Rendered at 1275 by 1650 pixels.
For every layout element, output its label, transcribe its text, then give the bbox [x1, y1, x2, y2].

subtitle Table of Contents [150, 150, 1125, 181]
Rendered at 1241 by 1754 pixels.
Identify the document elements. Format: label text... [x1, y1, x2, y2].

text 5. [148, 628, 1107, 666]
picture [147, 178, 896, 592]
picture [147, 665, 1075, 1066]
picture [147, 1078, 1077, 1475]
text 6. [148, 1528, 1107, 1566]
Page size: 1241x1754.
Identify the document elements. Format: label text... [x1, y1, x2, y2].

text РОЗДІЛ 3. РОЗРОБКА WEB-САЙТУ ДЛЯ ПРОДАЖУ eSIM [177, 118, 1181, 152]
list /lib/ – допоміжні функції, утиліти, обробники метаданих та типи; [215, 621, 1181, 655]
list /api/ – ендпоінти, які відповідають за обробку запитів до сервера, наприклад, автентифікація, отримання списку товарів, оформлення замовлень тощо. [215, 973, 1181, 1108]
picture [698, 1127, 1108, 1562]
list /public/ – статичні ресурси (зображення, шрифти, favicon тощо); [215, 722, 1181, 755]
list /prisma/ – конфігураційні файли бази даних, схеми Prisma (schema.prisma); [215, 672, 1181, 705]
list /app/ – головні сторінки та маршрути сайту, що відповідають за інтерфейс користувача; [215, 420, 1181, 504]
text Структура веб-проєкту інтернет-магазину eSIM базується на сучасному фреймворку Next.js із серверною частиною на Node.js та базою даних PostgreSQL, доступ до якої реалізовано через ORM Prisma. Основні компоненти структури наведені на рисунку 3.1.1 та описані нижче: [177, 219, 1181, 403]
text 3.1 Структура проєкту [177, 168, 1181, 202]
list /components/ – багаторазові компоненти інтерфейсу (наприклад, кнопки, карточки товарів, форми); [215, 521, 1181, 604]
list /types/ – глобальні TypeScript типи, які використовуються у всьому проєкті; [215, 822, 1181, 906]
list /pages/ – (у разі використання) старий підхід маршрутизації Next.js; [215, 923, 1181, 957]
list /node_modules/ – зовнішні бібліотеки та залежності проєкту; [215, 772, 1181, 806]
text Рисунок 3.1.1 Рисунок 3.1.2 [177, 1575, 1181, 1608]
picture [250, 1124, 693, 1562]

(Task brief) Line by line, transcribe the material above exactly.

(Response to the exercise)
Rendered at 1275 by 1650 pixels.
For every layout element, output its label, transcribe its text, then give the bbox [x1, y1, x2, y2].

subtitle Table of Contents [150, 150, 1125, 181]
Rendered at 1241 by 1754 pixels.
Identify the document elements. Format: label text... [x1, y1, x2, y2].

text 5. [148, 628, 1107, 666]
picture [147, 178, 896, 592]
picture [147, 665, 1075, 1066]
picture [147, 1078, 1077, 1475]
text 6. [148, 1528, 1107, 1566]
Page size: 1241x1754.
Identify the document elements. Format: label text... [x1, y1, x2, y2].

text РОЗДІЛ 3. РОЗРОБКА WEB-САЙТУ ДЛЯ ПРОДАЖУ eSIM [177, 118, 1181, 152]
list /lib/ – допоміжні функції, утиліти, обробники метаданих та типи; [215, 621, 1181, 655]
list /api/ – ендпоінти, які відповідають за обробку запитів до сервера, наприклад, автентифікація, отримання списку товарів, оформлення замовлень тощо. [215, 973, 1181, 1108]
picture [698, 1127, 1108, 1562]
list /public/ – статичні ресурси (зображення, шрифти, favicon тощо); [215, 722, 1181, 755]
list /prisma/ – конфігураційні файли бази даних, схеми Prisma (schema.prisma); [215, 672, 1181, 705]
list /app/ – головні сторінки та маршрути сайту, що відповідають за інтерфейс користувача; [215, 420, 1181, 504]
text Структура веб-проєкту інтернет-магазину eSIM базується на сучасному фреймворку Next.js із серверною частиною на Node.js та базою даних PostgreSQL, доступ до якої реалізовано через ORM Prisma. Основні компоненти структури наведені на рисунку 3.1.1 та описані нижче: [177, 219, 1181, 403]
text 3.1 Структура проєкту [177, 168, 1181, 202]
list /components/ – багаторазові компоненти інтерфейсу (наприклад, кнопки, карточки товарів, форми); [215, 521, 1181, 604]
list /types/ – глобальні TypeScript типи, які використовуються у всьому проєкті; [215, 822, 1181, 906]
list /pages/ – (у разі використання) старий підхід маршрутизації Next.js; [215, 923, 1181, 957]
list /node_modules/ – зовнішні бібліотеки та залежності проєкту; [215, 772, 1181, 806]
text Рисунок 3.1.1 Рисунок 3.1.2 [177, 1575, 1181, 1608]
picture [250, 1124, 693, 1562]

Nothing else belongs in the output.